Nope.  People can't help.

At least, in these ways.

There is a scene in The Lord of the Rings, from the final journey of Frodo where he is struggling and exhausted as he is carrying the ring to throw in the volcano.  His friend, Sam, hurts for the challenge he is witnessing his friend endure - helpless because he knows he cannot carry the ring.  But then he champions, "I can't carry it for you…but I can carry you!

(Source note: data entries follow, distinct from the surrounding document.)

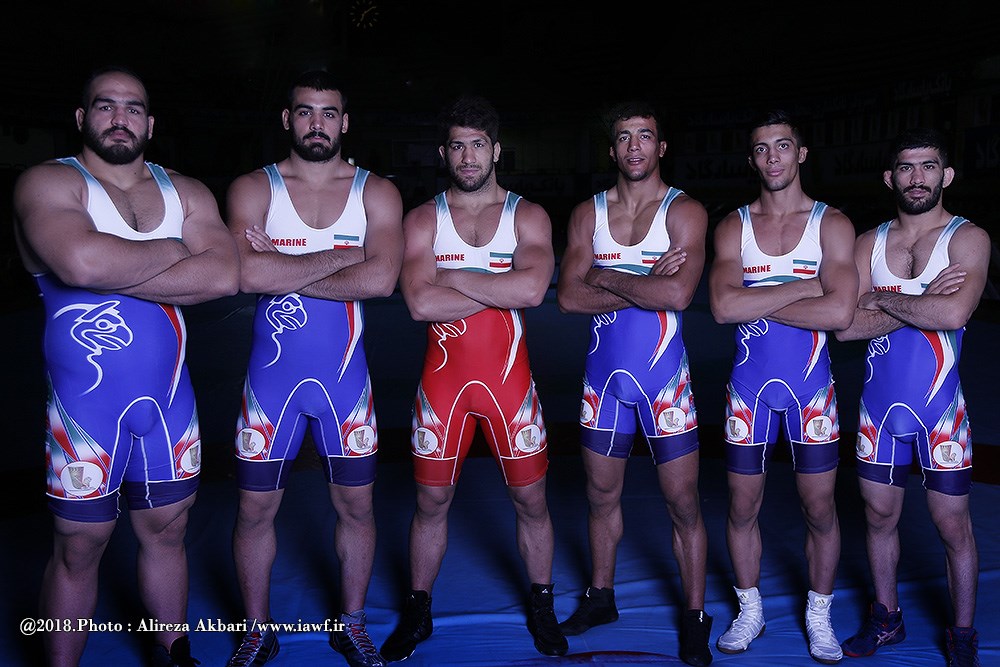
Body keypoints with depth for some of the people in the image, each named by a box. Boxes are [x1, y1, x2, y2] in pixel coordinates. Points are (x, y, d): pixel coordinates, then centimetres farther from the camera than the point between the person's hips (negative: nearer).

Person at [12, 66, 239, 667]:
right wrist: (173, 250, -11)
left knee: (167, 531, 16)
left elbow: (225, 276, -10)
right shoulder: (49, 183, -4)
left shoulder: (186, 192, 7)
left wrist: (114, 274, -15)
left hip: (170, 398, 4)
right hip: (85, 405, -3)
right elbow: (82, 262, -26)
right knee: (80, 548, 7)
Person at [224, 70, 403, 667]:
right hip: (272, 374, 0)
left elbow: (381, 279, -16)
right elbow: (247, 273, -19)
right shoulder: (254, 189, 0)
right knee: (256, 510, 8)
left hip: (345, 375, 1)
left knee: (356, 506, 10)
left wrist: (282, 271, -15)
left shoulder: (377, 193, 1)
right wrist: (342, 258, -15)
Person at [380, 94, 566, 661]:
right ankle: (418, 613, 29)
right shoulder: (423, 221, 2)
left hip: (509, 376, 0)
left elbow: (533, 289, -18)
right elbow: (420, 302, -15)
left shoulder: (528, 216, 1)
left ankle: (541, 607, 31)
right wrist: (501, 290, -13)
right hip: (444, 377, 1)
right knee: (432, 500, 10)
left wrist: (453, 277, -14)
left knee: (531, 499, 8)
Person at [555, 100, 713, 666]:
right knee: (603, 495, 16)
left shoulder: (685, 211, -5)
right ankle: (601, 598, 35)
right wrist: (645, 285, -15)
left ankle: (695, 619, 20)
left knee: (683, 503, 3)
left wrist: (608, 279, -12)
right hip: (604, 373, 4)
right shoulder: (588, 213, 6)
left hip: (664, 376, -4)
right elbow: (570, 296, -7)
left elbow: (678, 294, -22)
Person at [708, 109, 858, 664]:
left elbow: (839, 312, -18)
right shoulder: (733, 226, 2)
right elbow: (723, 306, -15)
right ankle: (750, 612, 30)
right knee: (742, 508, 10)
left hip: (811, 388, -1)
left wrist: (755, 302, -14)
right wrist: (801, 287, -16)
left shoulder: (832, 224, -2)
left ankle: (818, 616, 30)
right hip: (749, 386, 1)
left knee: (820, 510, 8)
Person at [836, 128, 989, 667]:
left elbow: (954, 312, -24)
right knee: (879, 517, 14)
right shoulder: (869, 243, 5)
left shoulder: (968, 239, -5)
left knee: (953, 527, 7)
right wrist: (921, 304, -14)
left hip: (940, 408, -3)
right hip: (879, 405, 4)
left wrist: (884, 299, -12)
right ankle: (886, 618, 33)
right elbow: (846, 325, -7)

Come on!"

This is my ring to carry, and I have a great love and appreciation for the "Sams" in my life.

How can you be a "Sam" today?

There is a girl named Gabriella in our community that has inoperable brain cancer.  She is the family friend of one of Bridger's therapists.  Gabriella is collecting letters to Santa to deliver to Macy's, who will donate $1 million dollars to Make-a-Wish if one million letters are received this Christmas.  Gabriella wants to personally deliver 10,000 letters.  Bridger's therapist requested that I help them.  I made a goal to collect 500 letters by next Tuesday.  This supports me as I feel this is a way to return the love and devotion that this therapist has shown to Bridger.  It is a way to comfort the therapist's daughter, who is a friend of Gabriella.  To give the letters to this daughter, who can then pass them along to her sick friend, is helping her feel the power of being a "Sam" and how, despite the grief she feels for her friend, that she can carry her friend when she can't carry her ring.

I created an email account to receive the letters I will present to her in Bridger's therapy session next Tuesday.  Email letters to  Type the text directly in an email or scan the letter and attach it to the email and I will put it in an envelope.  Letters can be from old or young and need not be anything beyond simple.

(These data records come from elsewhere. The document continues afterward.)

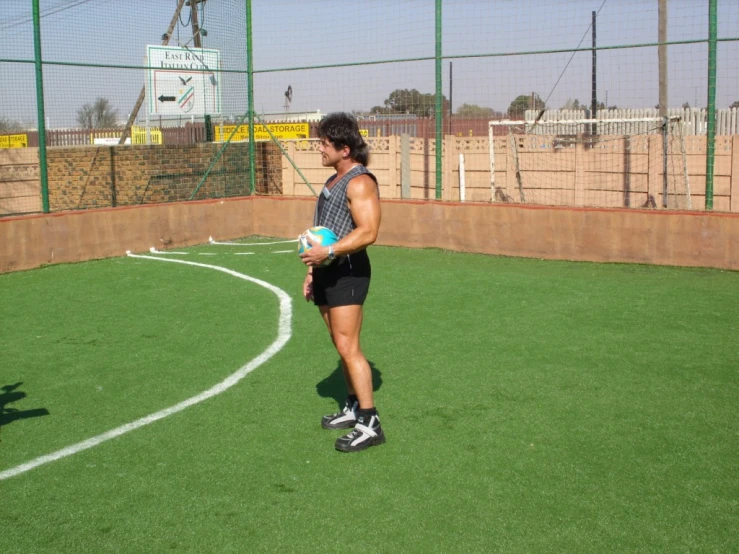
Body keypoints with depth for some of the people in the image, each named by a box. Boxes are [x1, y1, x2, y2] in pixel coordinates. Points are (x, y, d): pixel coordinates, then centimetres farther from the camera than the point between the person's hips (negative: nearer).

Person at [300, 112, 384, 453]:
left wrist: (328, 252, -29)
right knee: (342, 346, 14)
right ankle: (353, 408, 25)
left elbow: (368, 231, -24)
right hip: (327, 272, 10)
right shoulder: (332, 181, 18)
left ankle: (369, 424, -6)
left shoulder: (360, 182, -14)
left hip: (348, 271, -10)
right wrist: (313, 270, 22)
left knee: (347, 347, -11)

According to the analytics site I have connected to my blog, my last post had just over 1500 reads.  Is it safe to assume that I should expect to receive just over a thousand letters? :)  My dad passed away from brain cancer, and Make-a-Wish has supported Bridger and dozens of my dear friends who provide superhuman care to their medical fragile children.

I hope this Christmas season that we will look for ways to be a "Sam" to others around us, instead of wringing our hands helplessly and walking away because we cannot carry their ring.